July 26, 2012, 10:59 AM —
Founders stay in control when things go well, but investors take over when things go south.
Fred Wilson's blog post says it clearly: "Entrepreneurs Have Control When Things Work, VCs Have Control When They Don't." This came from an interview with the Buffalo News during the launch of the Z80 incubator. Main point? The actual ownership percentage doesn't determine who drives the startup as much as the founder's ability to manage.
Other viewpoints include Micah Baldwin's "Advisors – Stop Screwing Startups," (entrepreneur and CEO) and "Replacing CEOs" from Altos Ventures (a venture capital company). Baldwin's point includes unpaid and paid advisors as well as VCs, suggesting the founder only reward real value with real equity. Altos prefers not to replace CEOs, but will if necessary.

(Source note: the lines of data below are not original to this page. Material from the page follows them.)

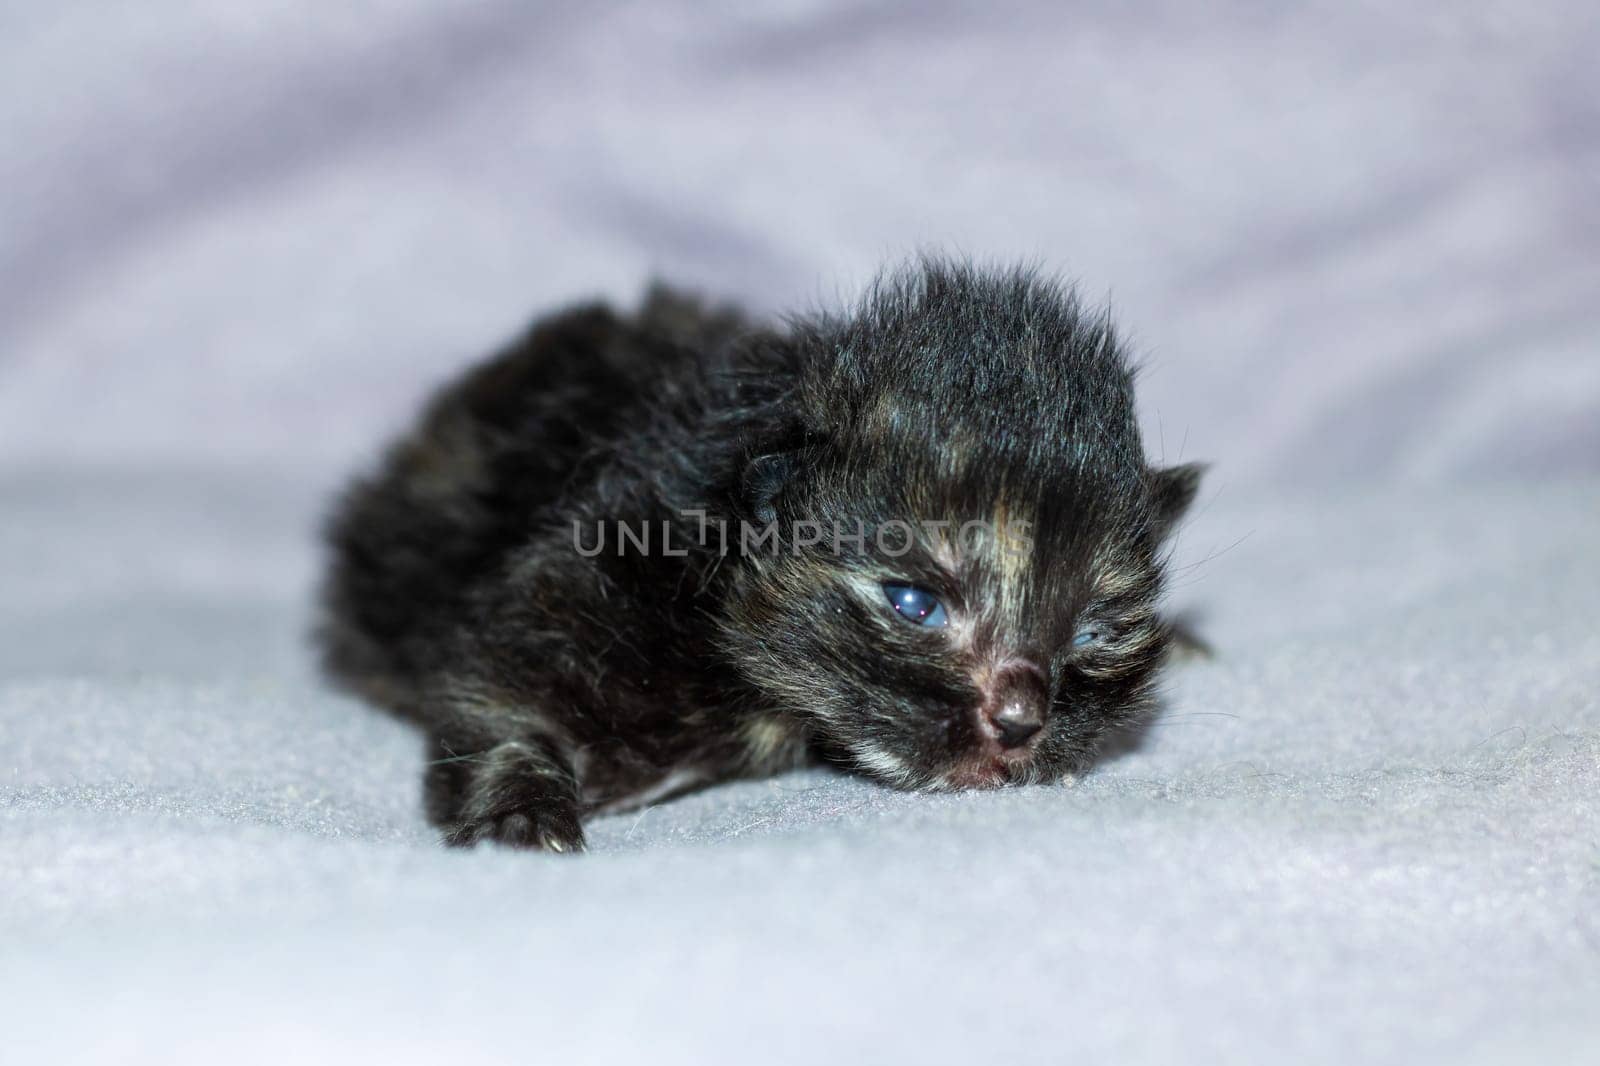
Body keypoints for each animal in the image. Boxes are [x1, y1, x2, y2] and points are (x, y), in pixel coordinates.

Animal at [321, 260, 1203, 851]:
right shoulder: (586, 569)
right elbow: (495, 692)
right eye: (914, 604)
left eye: (1092, 634)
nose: (1021, 723)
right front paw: (518, 814)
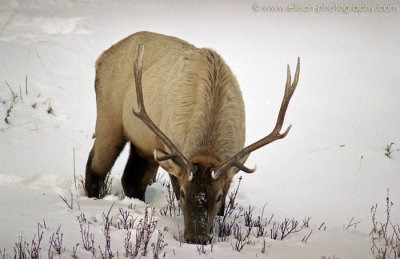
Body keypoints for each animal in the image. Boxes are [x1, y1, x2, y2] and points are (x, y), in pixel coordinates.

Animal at [86, 31, 300, 245]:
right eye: (182, 193)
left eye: (218, 197)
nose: (196, 238)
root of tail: (101, 58)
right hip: (109, 120)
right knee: (95, 168)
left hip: (145, 144)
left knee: (132, 179)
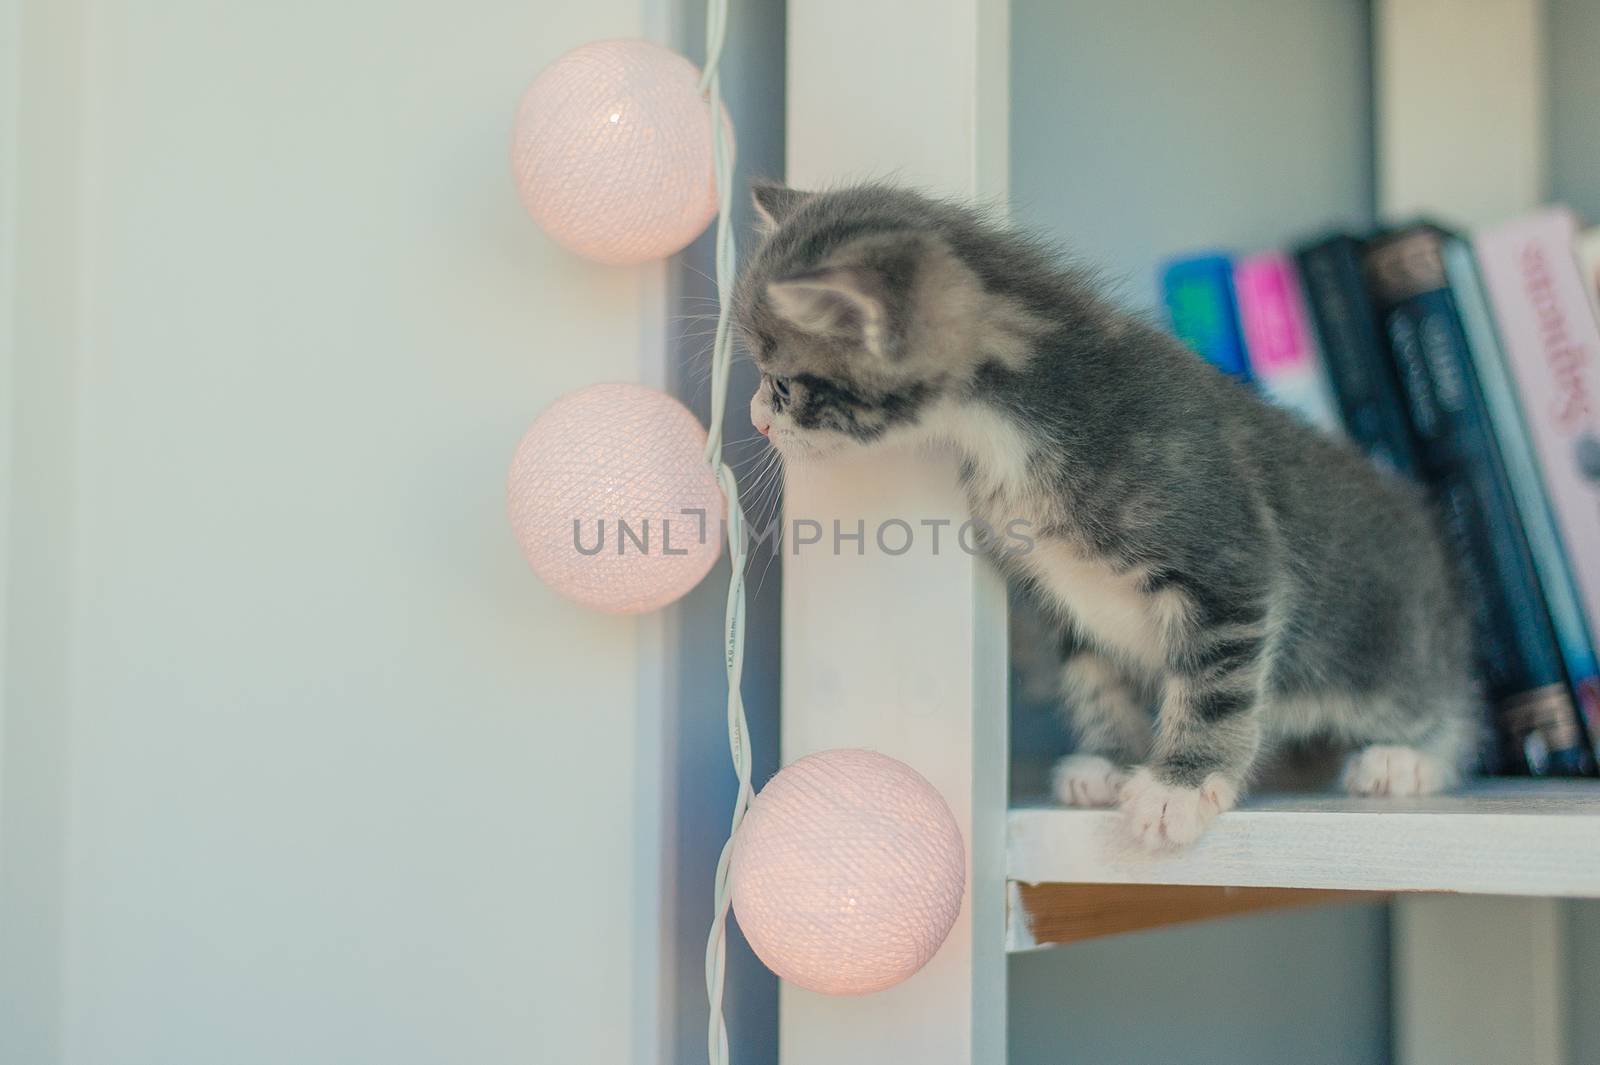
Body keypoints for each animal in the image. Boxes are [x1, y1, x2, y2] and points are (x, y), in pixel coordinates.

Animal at [732, 182, 1478, 844]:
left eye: (781, 382)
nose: (755, 419)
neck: (1014, 425)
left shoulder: (1230, 563)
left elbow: (1214, 687)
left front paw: (1181, 783)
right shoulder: (1061, 599)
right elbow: (1094, 677)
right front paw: (1112, 760)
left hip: (1377, 645)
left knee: (1441, 699)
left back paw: (1410, 757)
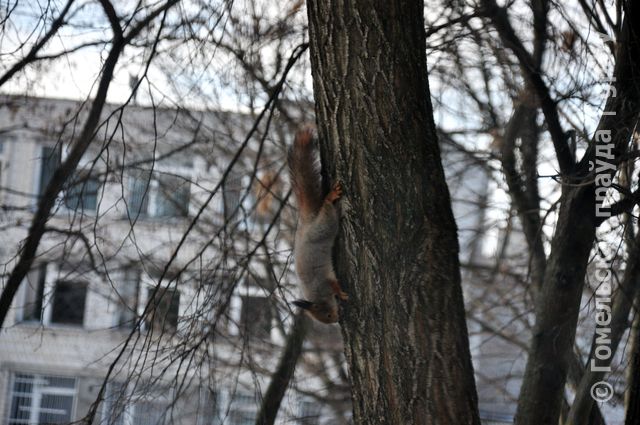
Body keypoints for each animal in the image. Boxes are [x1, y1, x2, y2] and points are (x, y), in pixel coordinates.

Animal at [289, 127, 348, 324]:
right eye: (328, 317)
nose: (336, 319)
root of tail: (309, 222)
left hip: (325, 226)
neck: (317, 295)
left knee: (327, 208)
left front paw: (341, 293)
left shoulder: (324, 283)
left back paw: (330, 197)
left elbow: (334, 284)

The single most important decision you will make in business is with whom you go into business --- co-founders, partners, team members, VCs. Nothing else comes close in importance.
JLM on avc.com
The next post should be "Incubators Stop Screwing Startups.
Otachi8 on askthevc.com
A change of vision is likely a better reason for a change of CEO.
Nick M on altosventures.com
Bottom line, when things occasionally go sideways, and you have a good partner....you get a couple more grace misses.
FlavioGomes on avc.com
I've been involved with a couple mentors that were not looking out for my best interest, but had their own agenda.
Kim Oakland on askthevc.com
I always look for candidates who can develop 'founder-like passion' -- but they're hard to find!
Paul Gomory on altosventures.com
The probability of a CEO change increases dramatically with each round of financing...
Kevin Morris on altosventures.com
Have you been in a company where investors pulled the plug on management too early? Or did investors hesitate too long, and the company fold?